第4話 : 「手伝いに行くよ!!」
ー10月15日。
13日未明の千曲川の決壊で浸水していた農園からはようやく水が引き、泥だらけの事務所と倉庫の撤去作業がはじまった。
作業のためにかけつけてくれたスタッフは、長靴、上下のカッパ、ゴム手袋にマスクのフル装備。
一面泥だらけの現場では、座るところもなければトイレもない。
...あたり一帯はどこの家もトイレも泥だらけで水も出ない状況だが、それは地域のコンビニやスーパー、お店でも同じなのだ。
さらに、泥や下水などが入り混じっているせいか、酷い異臭がする。
泥だらけの水害現場ではさまざまな細菌がそこここにいて、それが口や鼻、目、そして小さな傷から体内に入ると感染症になる危険がある。
そのため、帽子やゴーグルもできればあったほうがよいし、抵抗力の弱い子どもなどには作業は手伝わせてはいけない、とも言われる。
自治体からは消毒のための消石灰も配布されていた。
そんな状態の現場に、美味しいパンや温かいお湯が沸かせるように湯沸かし器、なかには簡易トイレまで持って農園のスタッフが駆けつけてくれ、瓦礫の山と化した事務所と自宅、そして倉庫の整理に当たってくれたのだ。
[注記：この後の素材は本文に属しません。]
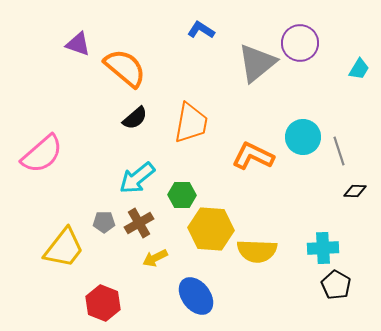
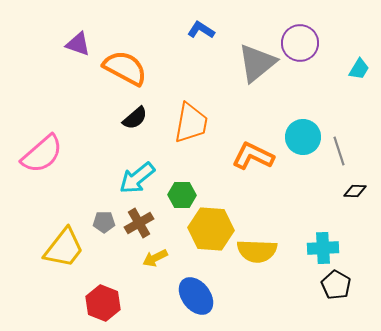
orange semicircle: rotated 12 degrees counterclockwise
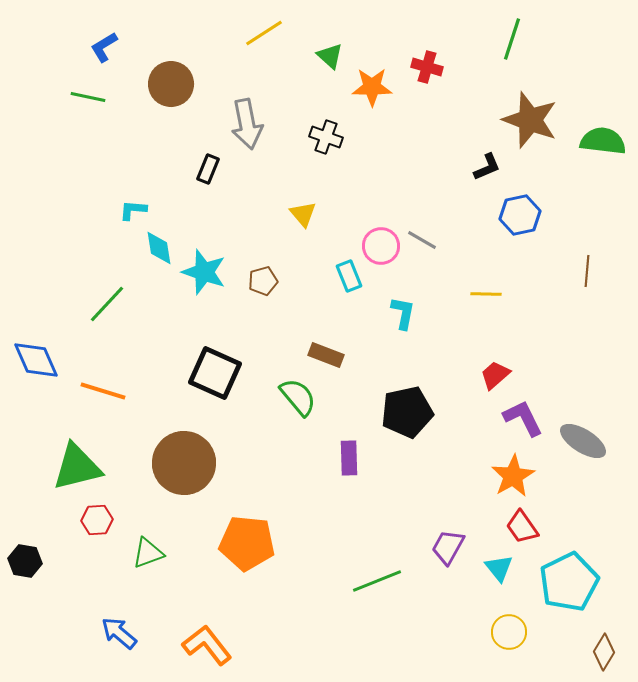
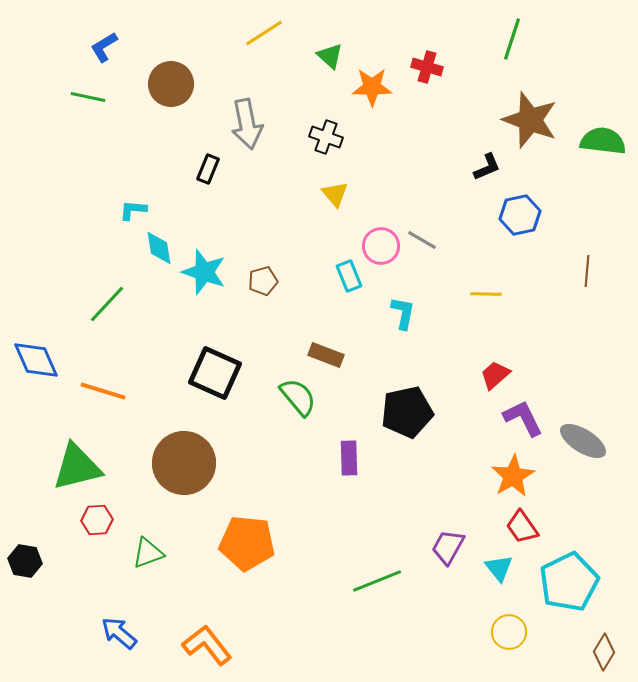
yellow triangle at (303, 214): moved 32 px right, 20 px up
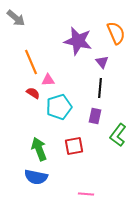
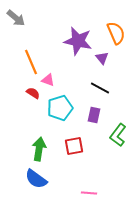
purple triangle: moved 4 px up
pink triangle: rotated 24 degrees clockwise
black line: rotated 66 degrees counterclockwise
cyan pentagon: moved 1 px right, 1 px down
purple rectangle: moved 1 px left, 1 px up
green arrow: rotated 30 degrees clockwise
blue semicircle: moved 2 px down; rotated 25 degrees clockwise
pink line: moved 3 px right, 1 px up
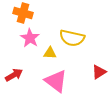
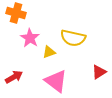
orange cross: moved 7 px left
yellow semicircle: moved 1 px right
yellow triangle: moved 1 px left, 1 px up; rotated 24 degrees counterclockwise
red arrow: moved 2 px down
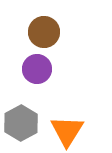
そして休日には、農園スタッフだけでなく、いつもは会社勤めをしている友人たちが大勢、助けに来てくれた。
どんなにありがたく、頼もしく感じただろう。
こんなにも手を差し伸べてくれる人たちがたくさんいるとはー。
自分たちは助けられ、支え合いながら存在しているのだという想いがこみあげた。
事務所と倉庫、そして自宅の片付けが終われば、いよいよ畑だ。
今はまだ、1ヶ月先のことも見通せない状況ではあるが、こうして一つ一つ片付けていくしかない。
絶望してばかりでは、いられないのだ。